_Apply what you read:_
a: Copy out the part of the memoir reviews that begins at the words "I have read the original Chinese version of the book and" and ends after "writing his book!".
b: Continue the reviews of the memoir from the point where they stop.

_Passage for review:_

——————

One may find that the way the officers conduct their business and the way the commoners response are somewhat beyond believe. I know that the author is genuinely telling the truth, for I was detained in China twice, once for a month and once for 3 days.

I have read the original Chinese version of the book and also some background material about the author. Within three months after he arrived at US he was diagnosed to have final stage liver cancer. The auther immediately started writing his memoir in the hospital bed hoping that he would leave something valuable for his daughter Little Snow. Miraculously his cancer was gone when he finished writing his book!



Rating: 4 stars
Summary: An adventurous story
Review: I have read the original Chinese version of the book, and found the conversations the most interesting. There are indeed times when the language becomes vulgar - the dialogues between the commoners and the officers, for example - but this shows the author's honesty in writing his book. I found the chapter dealing with his journey to the Soviet Union the most brilliantly written. The author goes through some reflection, admitting the mistakes of the student leaders, including his own. His journey witnesses his change from playing the role of an intellectual to that of a commoner, and it is through this change that he truly understands the fate and lives of the Chinese people.

The relationship (and its development) between the author and his wife is very sad, but worth the reader's attention.

——————

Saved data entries
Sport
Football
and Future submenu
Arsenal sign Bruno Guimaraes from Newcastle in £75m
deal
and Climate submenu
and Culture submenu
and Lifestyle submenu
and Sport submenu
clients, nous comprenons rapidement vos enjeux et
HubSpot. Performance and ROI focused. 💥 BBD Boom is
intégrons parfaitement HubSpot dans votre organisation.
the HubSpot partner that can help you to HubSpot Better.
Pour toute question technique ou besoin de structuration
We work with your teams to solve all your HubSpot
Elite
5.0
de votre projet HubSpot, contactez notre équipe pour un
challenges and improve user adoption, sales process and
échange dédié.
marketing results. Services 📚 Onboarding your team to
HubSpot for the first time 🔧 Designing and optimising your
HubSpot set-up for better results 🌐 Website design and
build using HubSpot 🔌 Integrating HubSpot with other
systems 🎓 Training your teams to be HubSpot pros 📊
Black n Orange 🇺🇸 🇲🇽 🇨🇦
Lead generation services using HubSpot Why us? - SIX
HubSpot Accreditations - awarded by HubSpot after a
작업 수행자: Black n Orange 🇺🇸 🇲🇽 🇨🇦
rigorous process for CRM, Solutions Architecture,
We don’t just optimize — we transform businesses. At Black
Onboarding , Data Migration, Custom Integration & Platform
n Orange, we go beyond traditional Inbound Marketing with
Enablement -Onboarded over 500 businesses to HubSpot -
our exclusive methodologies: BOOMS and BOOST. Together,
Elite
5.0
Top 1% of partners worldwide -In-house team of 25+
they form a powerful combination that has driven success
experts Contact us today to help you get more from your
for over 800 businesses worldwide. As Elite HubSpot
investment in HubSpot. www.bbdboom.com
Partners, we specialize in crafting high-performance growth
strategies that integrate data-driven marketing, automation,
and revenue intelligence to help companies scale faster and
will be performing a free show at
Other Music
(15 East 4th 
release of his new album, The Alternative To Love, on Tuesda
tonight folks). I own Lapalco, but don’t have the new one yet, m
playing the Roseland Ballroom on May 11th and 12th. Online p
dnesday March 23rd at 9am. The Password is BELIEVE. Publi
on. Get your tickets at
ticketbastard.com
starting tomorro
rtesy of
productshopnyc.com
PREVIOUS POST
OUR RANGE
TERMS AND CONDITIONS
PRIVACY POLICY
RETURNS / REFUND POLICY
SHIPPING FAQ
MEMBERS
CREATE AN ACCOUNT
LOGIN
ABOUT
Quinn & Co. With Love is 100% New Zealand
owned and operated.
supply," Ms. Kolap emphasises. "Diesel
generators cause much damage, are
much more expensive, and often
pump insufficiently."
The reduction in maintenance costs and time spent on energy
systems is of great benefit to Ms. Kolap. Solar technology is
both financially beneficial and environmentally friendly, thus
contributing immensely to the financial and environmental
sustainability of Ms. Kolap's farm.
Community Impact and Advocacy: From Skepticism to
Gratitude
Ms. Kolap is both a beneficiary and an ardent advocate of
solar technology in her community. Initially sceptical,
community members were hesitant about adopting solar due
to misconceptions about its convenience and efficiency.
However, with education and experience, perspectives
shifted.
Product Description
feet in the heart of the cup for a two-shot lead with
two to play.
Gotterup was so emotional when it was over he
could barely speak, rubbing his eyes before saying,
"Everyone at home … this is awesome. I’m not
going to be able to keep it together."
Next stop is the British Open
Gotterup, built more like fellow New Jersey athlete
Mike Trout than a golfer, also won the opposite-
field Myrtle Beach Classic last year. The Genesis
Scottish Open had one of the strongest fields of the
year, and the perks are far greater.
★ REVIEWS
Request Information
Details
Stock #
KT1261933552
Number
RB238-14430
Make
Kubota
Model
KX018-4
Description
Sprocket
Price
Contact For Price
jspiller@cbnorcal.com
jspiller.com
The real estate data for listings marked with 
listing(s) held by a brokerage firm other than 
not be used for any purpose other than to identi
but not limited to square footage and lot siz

——————

_Answers for each item:_
a:
I have read the original Chinese version of the book and also some background material about the author. Within three months after he arrived at US he was diagnosed to have final stage liver cancer. The auther immediately started writing his memoir in the hospital bed hoping that he would leave something valuable for his daughter Little Snow. Miraculously his cancer was gone when he finished writing his book!

b:
Rating: 3 stars
Summary: telling truth or not
Review: I was a strong supporter of the Tiananmen movement for freedom and democracy, and those leaders were once a time my heros and heroines. But now I began to question the truth of their statements. They were not respectable as they claimed, and they did something actually not decent during the movement. When the others were on hunger strike, some of them were eating in local restaurants using the donations from those poor students, which were intended to fund the movement. What they have done later in the US is also disappointing. During my years in Beijing University, I secretly contacted some classmates of the former leaders, who I believe are honest people. They gave a totally different description of the deeds of those former heros. The Communists did kill the students, but the roles of these leaders in this movement should be studied more carefully before I believe them. I highly respect those died at the Square for the freedom and democracy of China, but those leaders are not my heroes any more, and began to question their doings in the horrible summer of 1989.